Boat that broke apart in choppy waters may have been transporting immigrants


Tijuana, Baja California.- A suspected smuggling boat that broke apart in choppy waters near Point Loma Sunday may have been transporting immigrants but Robert Butler says he thinks the owner is local to San Diego.

“We see him around all the time,” Butler said.

Butler owns TowBoatUS San Diego, a tow and salvage service that works hand-in-hand with Geico Insurance. They were the first to call the U.S. Coast Guard when the 40-foot cabin cruiser capsized on the rocks near the Point Loma Tide Pools in the Cabrillo National Monument.

Butler said they were first asked to help around 8:45 a.m. Sunday by someone on a sailboat next to the boat in trouble. He said he believes the two were traveling together.

Robert Butler (Photo: Channel 5 FOX San Diego)

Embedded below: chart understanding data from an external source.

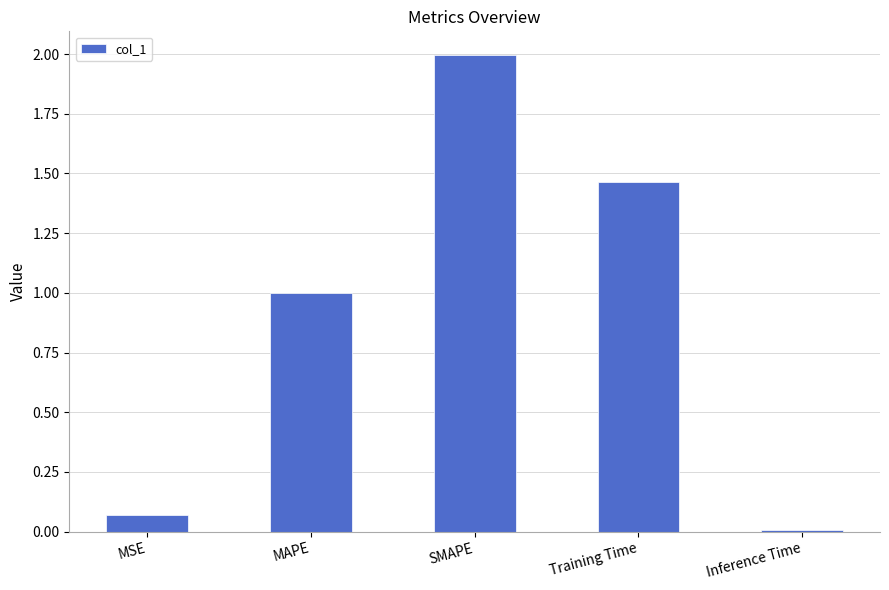

How many series are shown in this chart?

1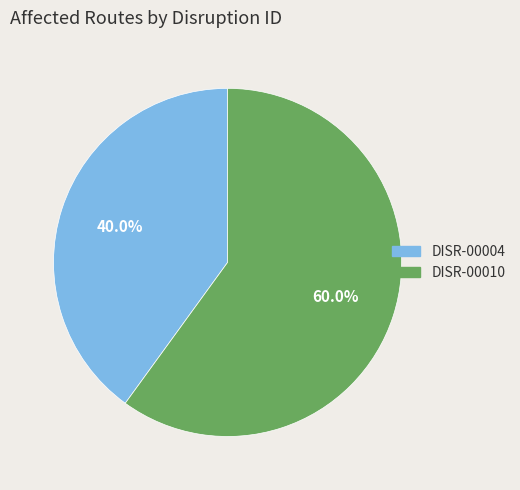

True or false: DISR-00010 accounts for 52% of the total.

False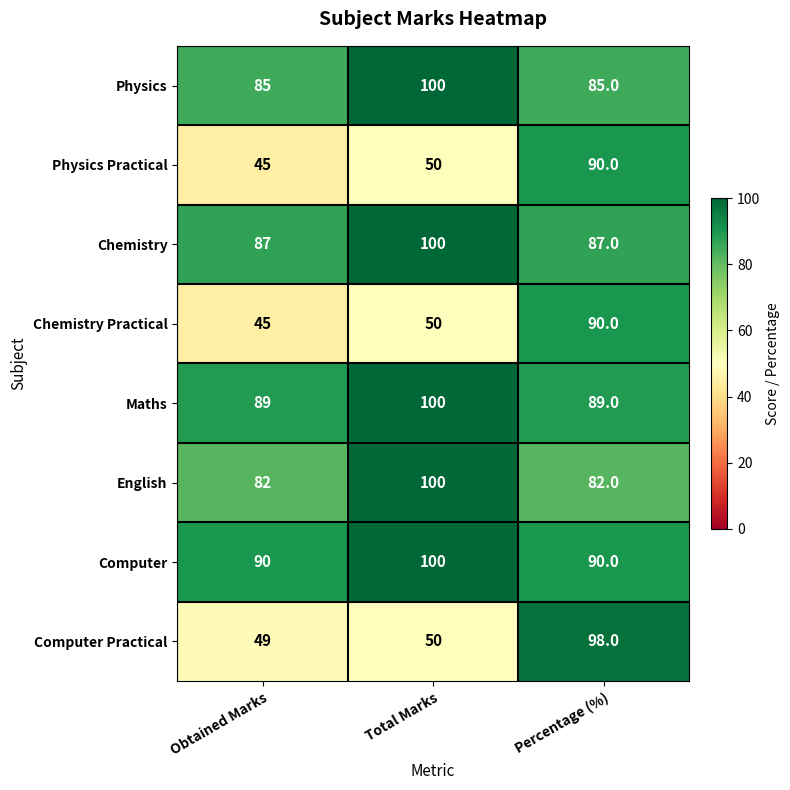

The Computer series shows 21 at Obtained Marks. True or false?

False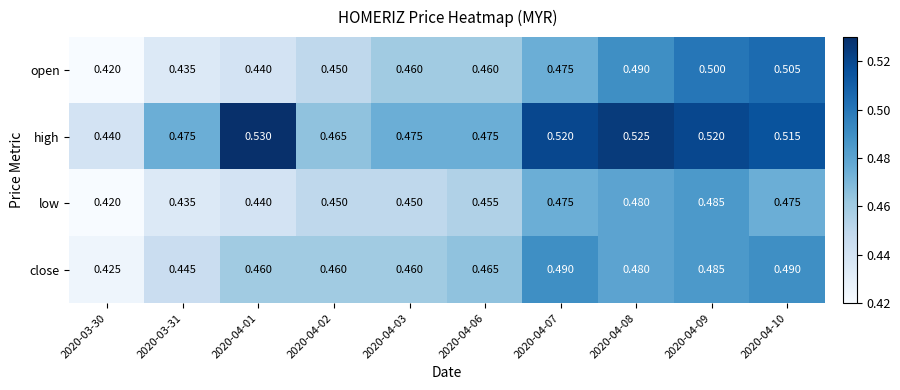

Which series has the widest spread of values?

high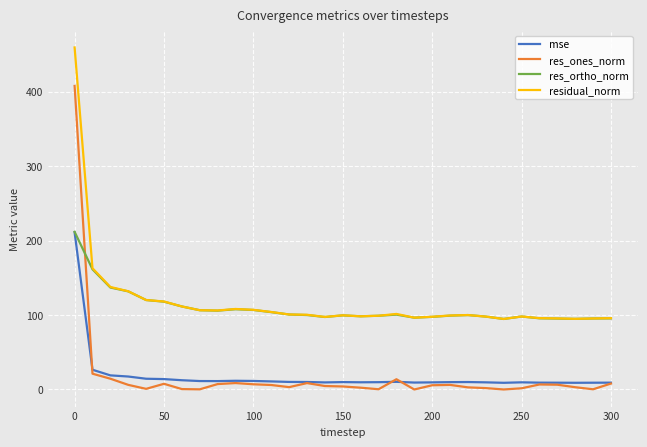

What is the maximum value shown in the chart?

459.5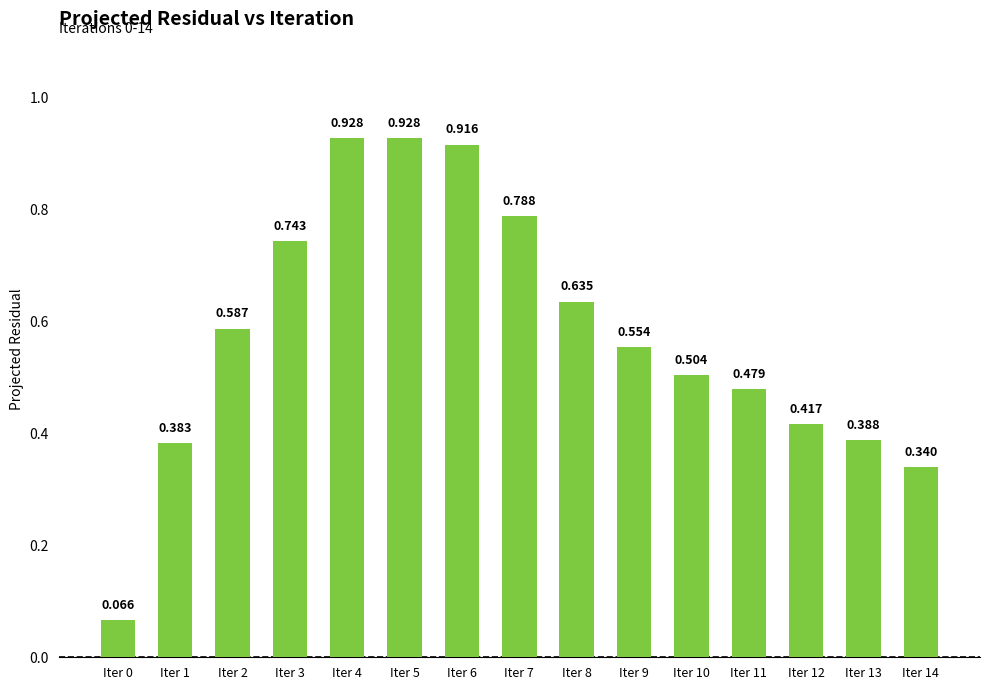

List the labels in order of value, largest first.

Iter 4, Iter 5, Iter 6, Iter 7, Iter 3, Iter 8, Iter 2, Iter 9, Iter 10, Iter 11, Iter 12, Iter 13, Iter 1, Iter 14, Iter 0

“In 30 years of doing this, this was right there as far as one of the gnarliest ones we’ve seen,” Butler said.

He said once he realized where the boat was stranded and the danger surrounding it, he suggested they call the Coast Guard.

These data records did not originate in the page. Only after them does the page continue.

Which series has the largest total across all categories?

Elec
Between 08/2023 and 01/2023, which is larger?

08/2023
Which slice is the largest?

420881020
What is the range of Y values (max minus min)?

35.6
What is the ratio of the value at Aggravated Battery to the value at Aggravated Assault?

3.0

“They were adamant that we don’t call,” Butler said. “So, we called anyway because it’s a safety thing for us.” ‘This was the one’: Local lifeguard among first to respond to deadly boat wreck.

A lifeguard who helped rescue passengers from the water said the boat had disintegrated with video showing a field of debris in the water. The Coast Guard suspended its search and response mission in the area Monday morning. Twenty-nine people were rescued and three died.

U.S. Customs and Border Protection said in a Tuesday update that all except two people onboard the boat were Mexican nationals with no legal status to enter the U.S. One person was trying to enter the U.S. from Guatemala and the captain of the boat, a U.S. citizen, was turned over to U.S. Immigration and Customs Enforcement, CBP said.

Butler said some of the casualties were put on the deck of their boat, a vessel capable of navigating kelp without getting stuck. He said the suspected smuggler is well known and anchors near North Island, an area known as “the zoo.”

“It’s basically where people anchor for free,” Butler said. “They’re known as bouncers. They know exactly how long they can stay before they have to move on to the next spot.”

Twenty-eight people were taken into Border Patrol custody for processing, including an unaccompanied 15-year-old boy.  The others were between 18-39 years old, including 21 men and 6 women. 

The Coast Guard and CBP said the incident is still under investigation.